Power panels, rapid-fire insights and a room buzzing with bankers, fintech founders, and a few AI enthusiasts who might just change the world – or at least the way we open a bank account. Finovate was a reminder that banking transformation isn’t a theoretical exercise: it’s messy, iterative and endlessly fascinating.
Their agenda was full and varied, invoking conversations that left no corner of banking untouched – from financial crime and compliance to the fast-moving world of cryptocurrencies. Among the sessions, a few standouts cut through the noise, offering sharp perspectives and practical insights that felt as though they could actually change how banks operate.

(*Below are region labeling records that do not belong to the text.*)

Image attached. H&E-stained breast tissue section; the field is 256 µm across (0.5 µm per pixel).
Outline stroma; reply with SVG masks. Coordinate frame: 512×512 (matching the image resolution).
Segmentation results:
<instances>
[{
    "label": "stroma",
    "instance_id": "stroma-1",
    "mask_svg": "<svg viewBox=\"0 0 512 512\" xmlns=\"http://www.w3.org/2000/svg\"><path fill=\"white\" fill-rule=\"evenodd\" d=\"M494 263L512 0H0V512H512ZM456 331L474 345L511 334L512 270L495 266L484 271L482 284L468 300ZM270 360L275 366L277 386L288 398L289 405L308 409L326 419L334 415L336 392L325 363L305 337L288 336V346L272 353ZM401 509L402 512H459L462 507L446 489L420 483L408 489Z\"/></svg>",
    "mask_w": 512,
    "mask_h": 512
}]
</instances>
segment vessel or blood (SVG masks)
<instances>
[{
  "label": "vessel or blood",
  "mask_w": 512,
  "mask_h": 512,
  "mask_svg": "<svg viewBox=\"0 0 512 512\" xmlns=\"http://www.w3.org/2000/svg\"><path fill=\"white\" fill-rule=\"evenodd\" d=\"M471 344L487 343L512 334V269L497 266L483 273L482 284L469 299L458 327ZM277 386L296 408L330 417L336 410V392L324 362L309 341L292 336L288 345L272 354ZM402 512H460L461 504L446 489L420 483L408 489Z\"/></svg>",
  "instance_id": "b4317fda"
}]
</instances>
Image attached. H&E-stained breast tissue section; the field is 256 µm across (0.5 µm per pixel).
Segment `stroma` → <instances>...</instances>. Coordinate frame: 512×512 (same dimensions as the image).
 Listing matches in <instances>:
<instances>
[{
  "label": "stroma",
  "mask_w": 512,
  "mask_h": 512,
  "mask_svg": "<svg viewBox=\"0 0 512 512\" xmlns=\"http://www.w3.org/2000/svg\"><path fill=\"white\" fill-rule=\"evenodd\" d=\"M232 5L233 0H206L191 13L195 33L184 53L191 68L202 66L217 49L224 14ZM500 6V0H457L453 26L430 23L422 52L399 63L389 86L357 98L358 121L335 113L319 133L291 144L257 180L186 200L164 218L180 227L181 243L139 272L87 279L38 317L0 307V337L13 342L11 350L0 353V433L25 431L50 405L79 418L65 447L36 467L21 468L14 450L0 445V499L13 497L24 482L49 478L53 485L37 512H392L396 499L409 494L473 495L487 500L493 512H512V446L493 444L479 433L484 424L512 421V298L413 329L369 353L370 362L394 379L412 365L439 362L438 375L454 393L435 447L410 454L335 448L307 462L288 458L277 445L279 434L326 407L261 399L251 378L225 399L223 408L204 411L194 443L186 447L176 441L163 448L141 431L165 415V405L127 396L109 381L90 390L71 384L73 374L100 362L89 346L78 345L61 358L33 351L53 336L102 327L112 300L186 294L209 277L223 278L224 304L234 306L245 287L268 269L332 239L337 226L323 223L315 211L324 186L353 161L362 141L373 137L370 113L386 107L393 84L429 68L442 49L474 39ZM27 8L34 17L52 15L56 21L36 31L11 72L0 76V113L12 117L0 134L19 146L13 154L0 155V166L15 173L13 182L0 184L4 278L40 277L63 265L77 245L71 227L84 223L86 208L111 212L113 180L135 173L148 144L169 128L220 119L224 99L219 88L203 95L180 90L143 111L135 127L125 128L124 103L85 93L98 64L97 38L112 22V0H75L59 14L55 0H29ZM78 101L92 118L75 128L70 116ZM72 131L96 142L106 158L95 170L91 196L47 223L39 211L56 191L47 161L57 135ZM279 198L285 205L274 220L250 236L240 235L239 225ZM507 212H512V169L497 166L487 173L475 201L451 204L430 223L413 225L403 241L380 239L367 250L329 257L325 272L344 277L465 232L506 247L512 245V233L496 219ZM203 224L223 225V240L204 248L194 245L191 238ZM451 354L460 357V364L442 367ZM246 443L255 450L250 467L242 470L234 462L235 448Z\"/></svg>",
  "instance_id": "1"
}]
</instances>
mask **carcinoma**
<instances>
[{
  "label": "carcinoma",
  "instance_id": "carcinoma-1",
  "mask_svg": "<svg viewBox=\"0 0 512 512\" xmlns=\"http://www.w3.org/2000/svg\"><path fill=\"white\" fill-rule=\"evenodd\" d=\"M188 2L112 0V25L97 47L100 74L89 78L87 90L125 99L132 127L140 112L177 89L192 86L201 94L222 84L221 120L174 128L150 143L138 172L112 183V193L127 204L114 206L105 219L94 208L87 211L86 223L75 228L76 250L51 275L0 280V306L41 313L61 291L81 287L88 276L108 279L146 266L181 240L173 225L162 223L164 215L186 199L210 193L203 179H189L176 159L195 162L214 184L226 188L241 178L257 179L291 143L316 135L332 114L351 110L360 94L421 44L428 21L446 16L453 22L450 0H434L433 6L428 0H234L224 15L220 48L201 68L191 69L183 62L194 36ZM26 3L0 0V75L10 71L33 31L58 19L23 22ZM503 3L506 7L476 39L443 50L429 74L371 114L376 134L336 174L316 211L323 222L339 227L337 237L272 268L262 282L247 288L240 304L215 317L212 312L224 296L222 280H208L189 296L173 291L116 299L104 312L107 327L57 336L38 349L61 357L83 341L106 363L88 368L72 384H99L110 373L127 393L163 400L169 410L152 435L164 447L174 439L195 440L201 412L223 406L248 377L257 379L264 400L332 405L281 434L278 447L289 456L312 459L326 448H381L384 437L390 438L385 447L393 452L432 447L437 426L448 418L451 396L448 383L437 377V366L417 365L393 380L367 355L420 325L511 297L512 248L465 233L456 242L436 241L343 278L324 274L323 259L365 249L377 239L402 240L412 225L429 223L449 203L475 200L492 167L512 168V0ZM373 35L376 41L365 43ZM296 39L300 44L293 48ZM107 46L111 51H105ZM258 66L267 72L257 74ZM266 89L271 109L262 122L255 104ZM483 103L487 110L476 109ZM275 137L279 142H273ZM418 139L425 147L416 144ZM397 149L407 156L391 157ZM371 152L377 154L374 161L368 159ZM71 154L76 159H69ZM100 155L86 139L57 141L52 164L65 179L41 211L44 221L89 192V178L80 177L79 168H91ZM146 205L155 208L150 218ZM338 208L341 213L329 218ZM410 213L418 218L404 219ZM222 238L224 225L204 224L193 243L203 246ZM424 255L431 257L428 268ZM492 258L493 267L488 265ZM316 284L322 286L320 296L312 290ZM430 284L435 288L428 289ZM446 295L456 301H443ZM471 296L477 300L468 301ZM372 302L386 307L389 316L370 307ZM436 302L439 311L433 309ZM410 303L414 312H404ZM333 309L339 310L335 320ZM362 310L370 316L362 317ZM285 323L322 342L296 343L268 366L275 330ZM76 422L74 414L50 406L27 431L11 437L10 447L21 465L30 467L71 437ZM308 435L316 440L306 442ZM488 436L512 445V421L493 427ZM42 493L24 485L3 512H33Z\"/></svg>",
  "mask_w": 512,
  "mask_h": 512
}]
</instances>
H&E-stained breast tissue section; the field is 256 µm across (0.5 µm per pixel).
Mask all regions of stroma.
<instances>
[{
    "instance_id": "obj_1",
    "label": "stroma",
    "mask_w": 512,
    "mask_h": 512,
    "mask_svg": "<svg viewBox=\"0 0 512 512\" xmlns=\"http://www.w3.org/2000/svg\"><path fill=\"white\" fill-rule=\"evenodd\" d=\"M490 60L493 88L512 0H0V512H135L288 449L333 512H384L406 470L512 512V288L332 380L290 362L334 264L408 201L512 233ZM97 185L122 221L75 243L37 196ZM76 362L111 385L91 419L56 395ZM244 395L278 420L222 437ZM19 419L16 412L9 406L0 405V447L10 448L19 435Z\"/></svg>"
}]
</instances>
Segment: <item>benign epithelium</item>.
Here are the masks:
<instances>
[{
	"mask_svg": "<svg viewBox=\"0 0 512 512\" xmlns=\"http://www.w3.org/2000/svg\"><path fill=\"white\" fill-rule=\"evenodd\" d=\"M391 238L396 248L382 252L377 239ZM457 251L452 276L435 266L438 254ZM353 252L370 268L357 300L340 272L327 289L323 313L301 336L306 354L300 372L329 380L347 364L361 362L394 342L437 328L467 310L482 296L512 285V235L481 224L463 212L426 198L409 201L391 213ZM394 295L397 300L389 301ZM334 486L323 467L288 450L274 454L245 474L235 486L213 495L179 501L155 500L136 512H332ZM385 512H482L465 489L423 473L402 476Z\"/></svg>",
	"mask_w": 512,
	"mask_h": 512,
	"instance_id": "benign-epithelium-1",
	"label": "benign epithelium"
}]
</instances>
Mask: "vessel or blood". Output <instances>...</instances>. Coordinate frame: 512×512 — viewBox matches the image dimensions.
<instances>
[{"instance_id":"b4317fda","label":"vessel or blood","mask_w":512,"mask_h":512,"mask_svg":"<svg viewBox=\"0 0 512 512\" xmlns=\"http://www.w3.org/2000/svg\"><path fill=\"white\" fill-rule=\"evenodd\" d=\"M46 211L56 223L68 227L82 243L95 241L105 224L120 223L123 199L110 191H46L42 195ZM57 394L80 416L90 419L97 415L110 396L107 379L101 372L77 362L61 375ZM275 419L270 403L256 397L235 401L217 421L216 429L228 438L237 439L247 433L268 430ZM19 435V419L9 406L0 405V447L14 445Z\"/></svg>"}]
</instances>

Will Banks Ever Escape 1970s Technology?
The first panel tackled the Bank Modernisation Agenda – what’s often framed as “strategy vs execution,” but in reality, it’s more like juggling flaming swords while riding a unicycle.
Wasim Mushtaq, Michael Cherepnin, Thea Loch, Lea-Jane Baird and Barry Lloyd all made one thing crystal clear: modernising legacy tech isn’t about shiny new toys. It’s about boring, incremental innovation – enterprise fintech, cloud adoption, and AI layered carefully onto systems that were never built for it.
Shawbrook Bank’s Lea-Jane Baird emphasised the importance of breaking down core banking, building solid foundations and ensuring interconnected systems. “You need a clear picture of complexity,” she said, “so you can trade off objectives and document your differentiators.”
Barry reminded us that AI promises efficiencies, but often the payoff is “far in the distance” – the real gains come from digging into your tech stack and creating hybrid, context-aware solutions. Thea Loch stressed governance and ethical clarity: AI may be powerful, but if you can’t explain it to the regulator – or the customer – you’re not modernising, you’re gambling.
Takeaway: modernisation isn’t glamorous, but it’s where durable value is built.
Partnerships: The New Age of “Happy Families”
The second panel tackled platform banking and strategic partnerships. Over 70% of fintech launches now involve a partner, and collaboration has doubled in just three years. But as Matthijs van Voorst, Dominik Schütz, Joel Blake OBE, and Katharina Lueth reminded us, trust isn’t automatic.
Dominik’s advice was simple but hard: document everything, anticipate clashes and invest time in the relationship. Culture clashes, resource commitment and misaligned goals will sink a partnership faster than any tech glitch. Fintechs, he stressed, must demonstrate dedication, have resources in place and deliver what they promise – or don’t expect to be welcomed back.
Matt added the counterpoint: startups are inherently risk-takers. They are willing to fail fast and iterate, which is exactly what incumbents need – but only if the foundations of trust are laid first.
Takeaway: partnerships work only when transparency, reliability and cultural alignment are non-negotiable.
Customer Centricity: The Challenger Bank Advantage
The event closed with a session on challenger banks and customer experience. Bianca Zwart, Rachel Altmann, and Vikas Sengar unpacked what incumbents can learn: dopamine banking, gamification, hyper-personalisation and AI-driven anticipation of customer needs.
The key insight? Customer experience isn’t a feature list. It’s a philosophy. Incumbents often fall into the trap of generic communication, siloed service and copying what others do. Challenger banks succeed because they anticipate needs, blend digital and human touchpoints and maintain a fine balance between engagement and trust.
Rachel Altmann called out dopamine banking: gamification is more than a gimmick – it’s a sharp tool to shape behaviour ethically. Bianca reminded the room: AI should be a decision layer, not a blunt instrument. Automation must enhance relevance, not just streamline a broken process.
Takeaway: the future of CX isn’t just digital – it’s anticipatory, personalised and built on trust.
Three panels. Hundreds of ideas. Countless implications for banks navigating complexity. If there’s one thread tying them together, it’s this: strategy is useless without execution, technology is pointless without governance and innovation is meaningless without trust and human insight.
By the time I left, it was obvious: Finovate isn’t just about AI, cloud, or fintech hype. It’s about people navigating complexity. It’s the people who know the trenches, who wrestle with legacy systems, AI risks, and partnership politics, who are building the banking future one careful, deliberate step at a time.